§ INSTRUCTION
Once you find a line containing the word "risk" in the entries below, copy it.

§ DATA EXTRACTS
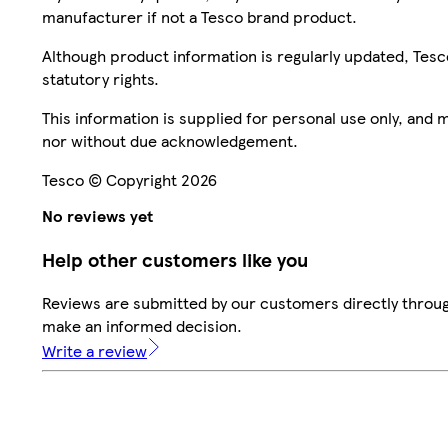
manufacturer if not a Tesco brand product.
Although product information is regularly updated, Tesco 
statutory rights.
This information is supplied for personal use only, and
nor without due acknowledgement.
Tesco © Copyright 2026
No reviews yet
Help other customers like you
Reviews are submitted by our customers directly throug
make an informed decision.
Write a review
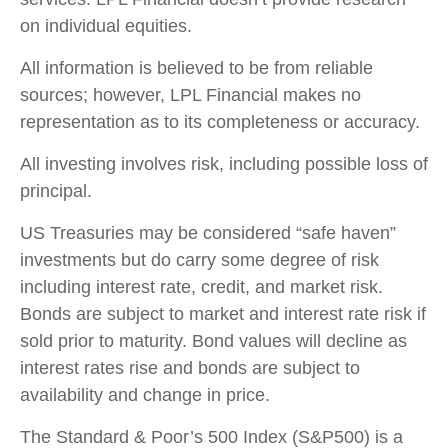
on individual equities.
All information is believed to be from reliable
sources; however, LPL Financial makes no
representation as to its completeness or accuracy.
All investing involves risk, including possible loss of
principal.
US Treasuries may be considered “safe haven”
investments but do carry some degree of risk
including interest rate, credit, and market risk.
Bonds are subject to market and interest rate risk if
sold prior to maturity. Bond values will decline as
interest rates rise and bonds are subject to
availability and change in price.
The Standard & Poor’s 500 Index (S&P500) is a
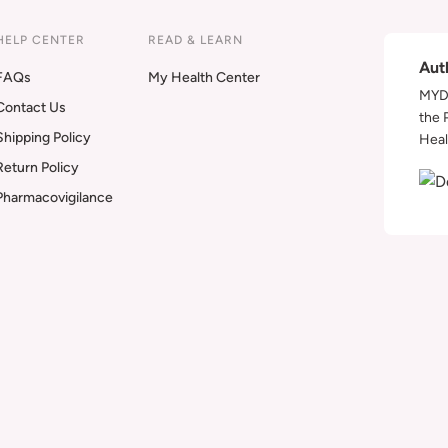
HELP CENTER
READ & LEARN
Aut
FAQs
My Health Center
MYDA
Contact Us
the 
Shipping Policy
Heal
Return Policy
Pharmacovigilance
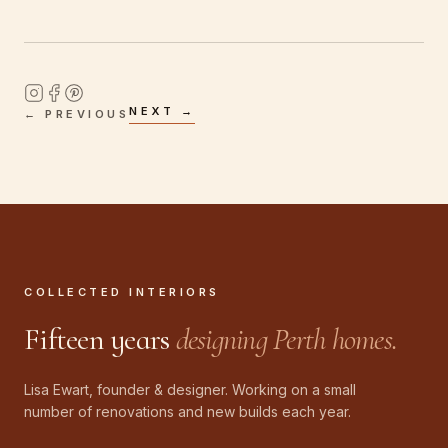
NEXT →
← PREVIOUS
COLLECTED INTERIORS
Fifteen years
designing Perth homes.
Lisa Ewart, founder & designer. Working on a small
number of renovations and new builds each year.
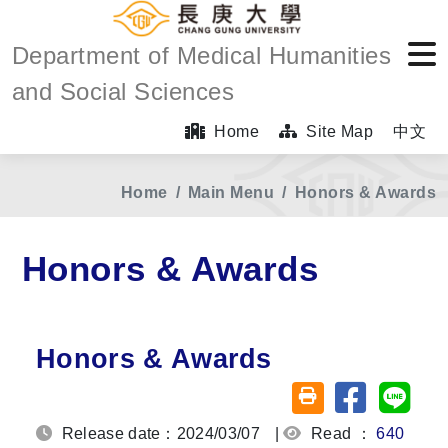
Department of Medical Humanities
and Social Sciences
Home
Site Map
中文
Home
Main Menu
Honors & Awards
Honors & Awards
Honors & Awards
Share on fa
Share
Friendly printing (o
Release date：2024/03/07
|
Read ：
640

---

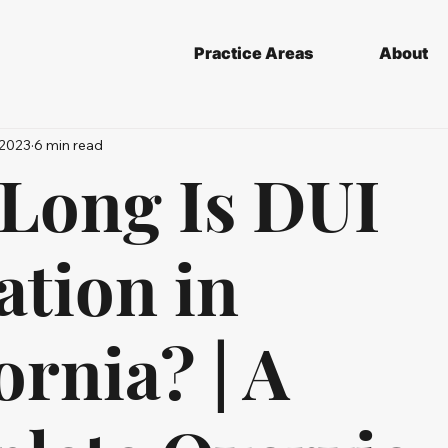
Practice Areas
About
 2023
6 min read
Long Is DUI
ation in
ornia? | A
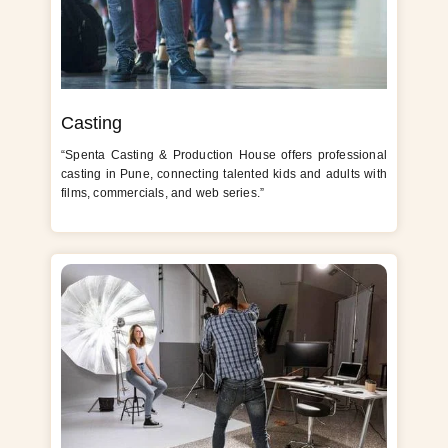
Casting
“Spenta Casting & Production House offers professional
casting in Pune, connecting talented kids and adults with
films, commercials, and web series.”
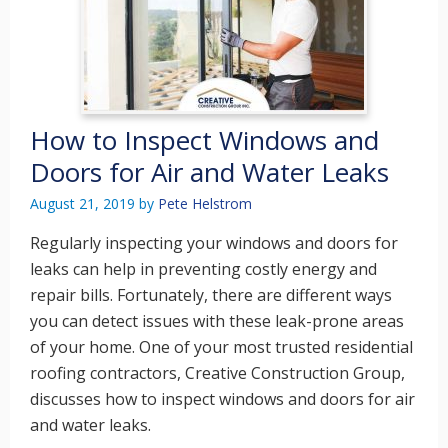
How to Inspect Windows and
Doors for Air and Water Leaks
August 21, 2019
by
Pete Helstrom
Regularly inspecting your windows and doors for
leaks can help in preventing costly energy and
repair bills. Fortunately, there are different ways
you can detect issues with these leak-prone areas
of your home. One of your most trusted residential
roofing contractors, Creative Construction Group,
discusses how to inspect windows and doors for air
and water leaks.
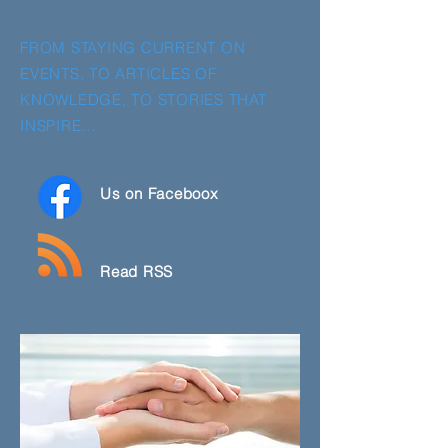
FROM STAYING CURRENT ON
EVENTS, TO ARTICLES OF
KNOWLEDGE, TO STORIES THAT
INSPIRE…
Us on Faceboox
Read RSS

§ EXPECTED ANSWER
All investing involves risk, including possible loss of
investments but do carry some degree of risk
including interest rate, credit, and market risk.
Bonds are subject to market and interest rate risk if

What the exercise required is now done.